Nic Stirk, co-founder and CEO of Belfast-based mobile solutions firm, SLA Mobile, explains what NI needs to do to fast track economic growth
If well executed, the Programme for Government (PfG) and the Economic Strategy — drafts of which were recently released — will lay a strong platform for the future development and prosperity in Northern Ireland.
However, achieving the key specifics of the PfG will not be easy, so to deliver effectively, ministers have focused on five strategic priorities with ‘Growing a Sustainable Economy and Investing in the Future’ as the key. This priority ultimately seeks to achieve long-term economic growth by improving competitiveness and building a larger and more export-driven private sector.

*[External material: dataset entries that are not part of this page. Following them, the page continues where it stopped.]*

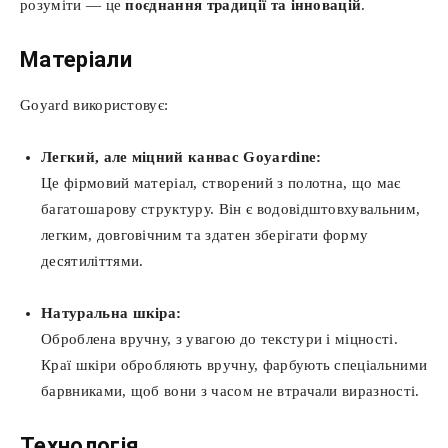
розуміти — це
поєднання традиції та інновацій
.
Матеріали
Goyard використовує:
Легкий, але міцний канвас Goyardine:
Це фірмовий матеріал, створений з полотна, що має
багатошарову структуру. Він є водовідштовхувальним,
легким, довговічним та здатен зберігати форму
десятиліттями.
Натуральна шкіра:
Оброблена вручну, з увагою до текстури і міцності.
Краї шкіри обробляють вручну, фарбують спеціальними
барвниками, щоб вони з часом не втрачали виразності.
Технологія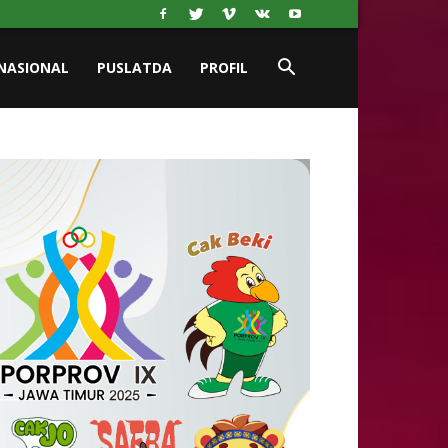
NASIONAL
PUSLATDA
PROFIL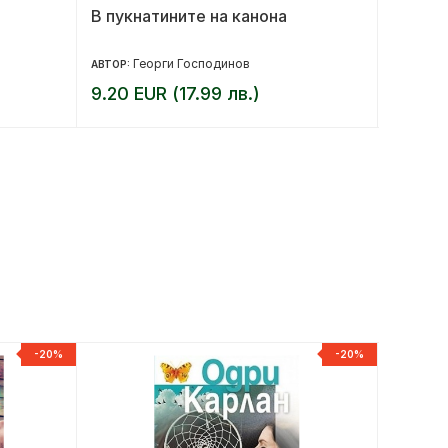
В пукнатините на канона
Бъди в
Георги Господинов
Ли
АВТОР:
АВТОР:
9.20 EUR (17.99 лв.)
10.23 
-20%
-20%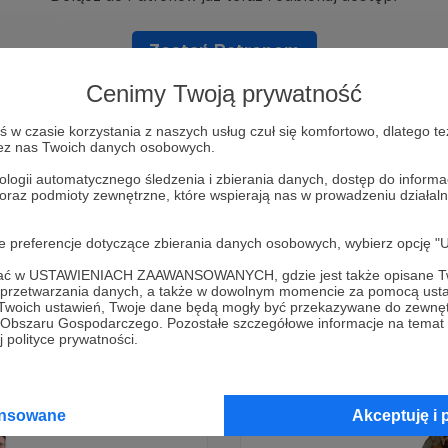
Zostań Patronem
Cenimy Twoją prywatność
w czasie korzystania z naszych usług czuł się komfortowo, dlatego te
zez nas Twoich danych osobowych.
ologii automatycznego śledzenia i zbierania danych, dostęp do inform
 oraz podmioty zewnętrzne, które wspierają nas w prowadzeniu dział
oje preferencje dotyczące zbierania danych osobowych, wybierz op
ofać w USTAWIENIACH ZAAWANSOWANYCH, gdzie jest także opisane Tw
a przetwarzania danych, a także w dowolnym momencie za pomocą usta
 Twoich ustawień, Twoje dane będą mogły być przekazywane do zewnę
go Obszaru Gospodarczego. Pozostałe szczegółowe informacje na temat
 polityce prywatności.
ansowane
Akceptuję i 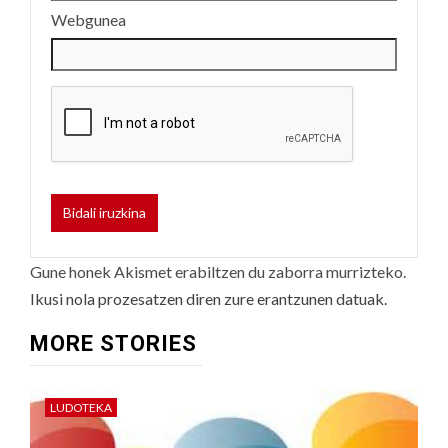
Webgunea
Gune honek Akismet erabiltzen du zaborra murrizteko.
Ikusi nola prozesatzen diren zure erantzunen datuak.
MORE STORIES
LUDOTEKA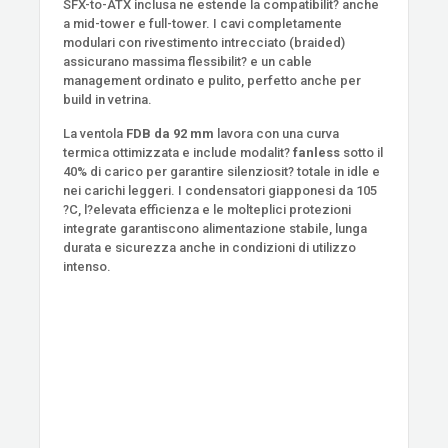
SFX-to-ATX inclusa ne estende la compatibilit? anche
a mid-tower e full-tower. I cavi completamente
modulari con rivestimento intrecciato (braided)
assicurano massima flessibilit? e un cable
management ordinato e pulito, perfetto anche per
build in vetrina.
La ventola
FDB da 92 mm
lavora con una curva
termica ottimizzata e include modalit?
fanless
sotto il
40% di carico per garantire silenziosit? totale in idle e
nei carichi leggeri. I condensatori giapponesi da 105
?C, l?elevata efficienza e le molteplici protezioni
integrate garantiscono alimentazione stabile, lunga
durata e sicurezza anche in condizioni di utilizzo
intenso.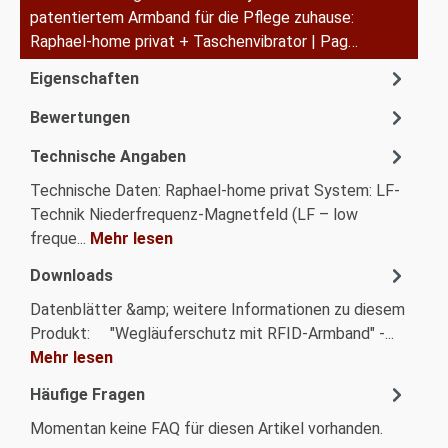
patentiertem Armband für die Pflege zuhause:
Raphael-home privat + Taschenvibrator | Pag…
Mehr
Eigenschaften
Bewertungen
Technische Angaben
Technische Daten: Raphael-home privat System: LF-
Technik Niederfrequenz-Magnetfeld (LF – low
freque...
Mehr lesen
Downloads
Datenblätter &amp; weitere Informationen zu diesem
Produkt: "Wegläuferschutz mit RFID-Armband" -...
Mehr lesen
Häufige Fragen
Momentan keine FAQ für diesen Artikel vorhanden.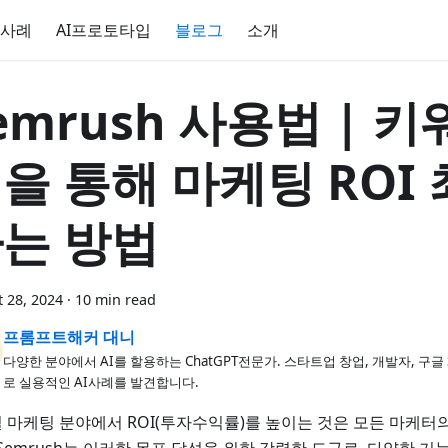
 사례
AI프로토타입
블로그
소개
emrush 사용법 | 키
을 통해 마케팅 ROI
는 방법
 28, 2024
·
10 min read
프롬프트해커 대니
다양한 분야에서 AI를 할용하는 ChatGPT전문가. 스타트업 창업, 개발자, 구글
로 실용적인 AI사례를 발견합니다.
 마케팅 분야에서 ROI(투자수익률)를 높이는 것은 모든 마케터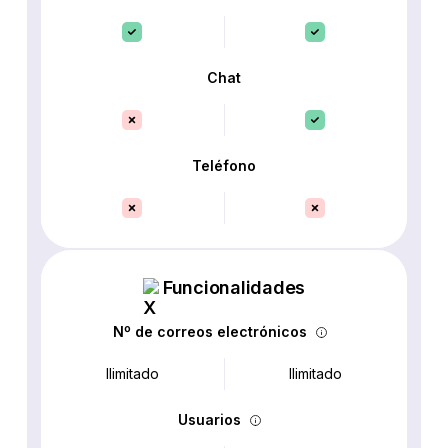
Chat
Teléfono
Funcionalidades
Nº de correos electrónicos
Ilimitado
Ilimitado
Usuarios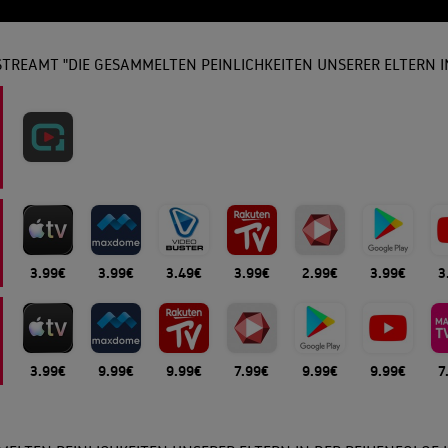
TREAMT "DIE GESAMMELTEN PEINLICHKEITEN UNSERER ELTERN I
3.99€
3.99€
3.49€
3.99€
2.99€
3.99€
3
3.99€
9.99€
9.99€
7.99€
9.99€
9.99€
7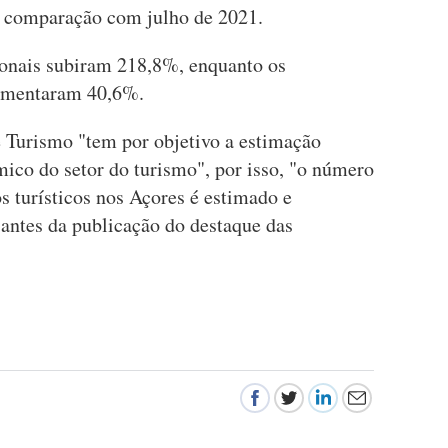
 comparação com julho de 2021.
ionais subiram 218,8%, enquanto os
aumentaram 40,6%.
 Turismo "tem por objetivo a estimação
co do setor do turismo", por isso, "o número
s turísticos nos Açores é estimado e
 antes da publicação do destaque das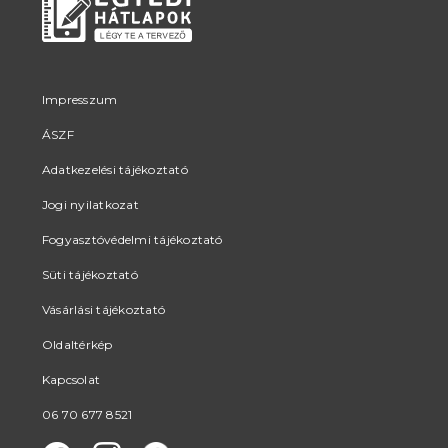
Impresszum
ÁSZF
Adatkezelési tájékoztató
Jogi nyilatkozat
Fogyasztóvédelmi tájékoztató
Süti tájékoztató
Vásárlási tájékoztató
Oldaltérkép
Kapcsolat
06 70 677 8521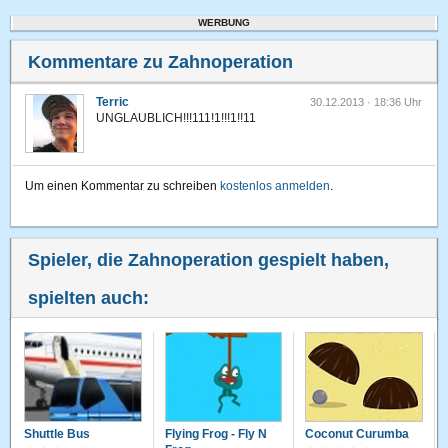
WERBUNG
Kommentare zu Zahnoperation
Terric
30.12.2013 · 18:36 Uhr
UNGLAUBLICH!!!111!1!!!1!!11
Um einen Kommentar zu schreiben
kostenlos anmelden
.
Spieler, die Zahnoperation gespielt haben,
spielten auch:
Shuttle Bus
Flying Frog - Fly N
Coconut Curumba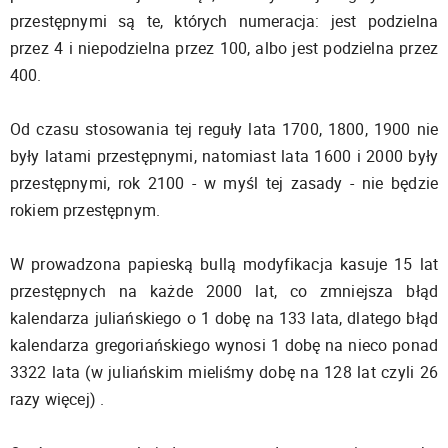
przestępnymi są te, których numeracja: jest podzielna
przez 4 i niepodzielna przez 100, albo jest podzielna przez
400.
Od czasu stosowania tej reguły lata 1700, 1800, 1900 nie
były latami przestępnymi, natomiast lata 1600 i 2000 były
przestępnymi, rok 2100 - w myśl tej zasady - nie będzie
rokiem przestępnym.
W prowadzona papieską bullą modyfikacja kasuje 15 lat
przestępnych na każde 2000 lat, co zmniejsza błąd
kalendarza juliańskiego o 1 dobę na 133 lata, dlatego błąd
kalendarza gregoriańskiego wynosi 1 dobę na nieco ponad
3322 lata (w juliańskim mieliśmy dobę na 128 lat czyli 26
razy więcej) .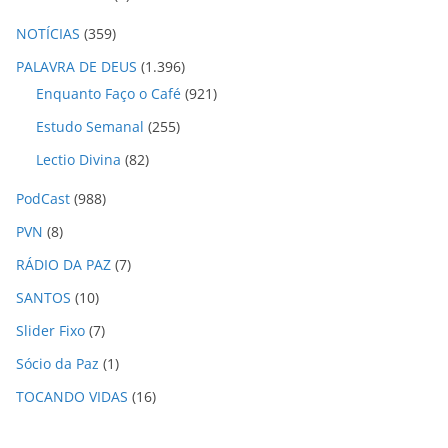
NOTÍCIAS
(359)
PALAVRA DE DEUS
(1.396)
Enquanto Faço o Café
(921)
Estudo Semanal
(255)
Lectio Divina
(82)
PodCast
(988)
PVN
(8)
RÁDIO DA PAZ
(7)
SANTOS
(10)
Slider Fixo
(7)
Sócio da Paz
(1)
TOCANDO VIDAS
(16)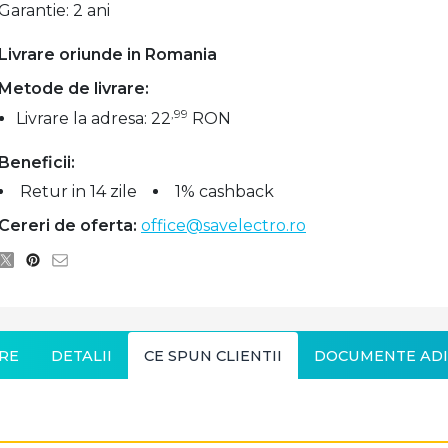
Garantie: 2 ani
Livrare oriunde in Romania
Metode de livrare:
,99
Livrare la adresa: 22
RON
Beneficii:
Retur in 14 zile
1% cashback
Cereri de oferta:
office@savelectro.ro
RE
DETALII
CE SPUN CLIENTII
DOCUMENTE ADI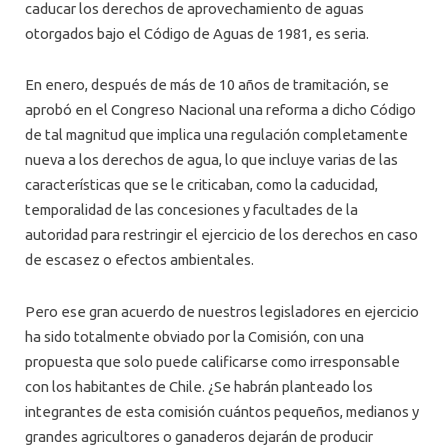
caducar los derechos de aprovechamiento de aguas
otorgados bajo el Código de Aguas de 1981, es seria.
En enero, después de más de 10 años de tramitación, se
aprobó en el Congreso Nacional una reforma a dicho Código
de tal magnitud que implica una regulación completamente
nueva a los derechos de agua, lo que incluye varias de las
características que se le criticaban, como la caducidad,
temporalidad de las concesiones y facultades de la
autoridad para restringir el ejercicio de los derechos en caso
de escasez o efectos ambientales.
Pero ese gran acuerdo de nuestros legisladores en ejercicio
ha sido totalmente obviado por la Comisión, con una
propuesta que solo puede calificarse como irresponsable
con los habitantes de Chile. ¿Se habrán planteado los
integrantes de esta comisión cuántos pequeños, medianos y
grandes agricultores o ganaderos dejarán de producir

At SLA Mobile, we export 100% outside NI and have clients in Australia and Indonesia. It is my belief that entrepreneurship should be at the centre of the strategy to deliver this goal but, disappointingly, it is only referenced once in the PfG and five times in the Economic Strategy. It is vital that NI should be providing an environment that encourages aspiring entrepreneurs to make the leap to starting their own enterprise.
We are based in the Northern Ireland Science Park and support the NISP Connect Generation Innovation initiative, which has been designed to give young people an insight into what it takes to succeed in the knowledge economy space — something which is paramount for budding entrepreneurs of the future.
Our entrepreneurs need to start to ‘think big’. I have just completed the Enterprise Ireland/Invest NI-sponsored Leadership 4 Growth programme delivered by Stanford university’s business school. During the sessions we were exposed to some of the world’s leading entrepreneurs who are not afraid of failure — it’s accepted in the US as part of the learning process.
All Silicon Valley entrepreneurs have strategies to scale and to go global — so locally we need to start thinking of how we can also create global businesses of scale.
My next point relates to the £300m of foreign direct investment (FDI) that the PfG has committed to finding. Northern Ireland faces strong competition from other world economies for FDI, so we need to work smart. What does the market want from FDI? What have we got to do to meet that demand? Where are the gaps? And what’s the plan to close them?
The Ernst & Young’s 2011 European attractiveness survey states that companies see transport and logistics infrastructure (63%), telecommunications infrastructure (62%) and the stability and transparency of the political, legal and regulatory environment (62%) as the most important factors when investing. With local labour skill level (50%) and labour costs (50%), corporate taxation (46%) and flexibility of labour legislation (42%) as the next.
The PfG makes reference to a reduction in corporation tax, but I think this is an unlikely outcome during the agreed timeframe 2011-2015.
Any reduction, however, will not bring maximum benefit to FDI or to the broader economy. Our focus should be on skills — the right skills.
At SLA Mobile we invested in Malaysia because it offered us a low-tax regime, but also had the high-quality, low-cost resource pool that we needed to scale our business. The local economy cannot compete with the Far East in terms of volume so we need to focus on high-end domain expertise and technologies. Long-term value will not be created by FDI that invests in low-end software- development jobs.
Finally, I firmly believe that we need ‘alignment’. My business needs to be aligned for competitive growth in terms of our people, architecture, routines and culture.
This framework should be extended to a NI context to assess our own alignment and readiness to maximise FDI opportunities. The PfG and Economic Strategy are both ambitious but achievable if we align our strengths to the needs of the market and all play our part in delivering.